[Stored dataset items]
_ _ _ _ _

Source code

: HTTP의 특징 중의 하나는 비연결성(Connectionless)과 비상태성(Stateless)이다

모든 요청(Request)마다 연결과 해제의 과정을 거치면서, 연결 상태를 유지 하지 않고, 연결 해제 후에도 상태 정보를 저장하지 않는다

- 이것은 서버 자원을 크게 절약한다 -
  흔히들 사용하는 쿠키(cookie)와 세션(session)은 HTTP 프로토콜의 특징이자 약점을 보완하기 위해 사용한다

_ _ _ _ _

WORK ORDER: Transcribe all of the records exactly.

WRITTEN RESPONSE:
Source code

: HTTP의 특징 중의 하나는 비연결성(Connectionless)과 비상태성(Stateless)이다

모든 요청(Request)마다 연결과 해제의 과정을 거치면서, 연결 상태를 유지 하지 않고, 연결 해제 후에도 상태 정보를 저장하지 않는다

- 이것은 서버 자원을 크게 절약한다 -
  흔히들 사용하는 쿠키(cookie)와 세션(session)은 HTTP 프로토콜의 특징이자 약점을 보완하기 위해 사용한다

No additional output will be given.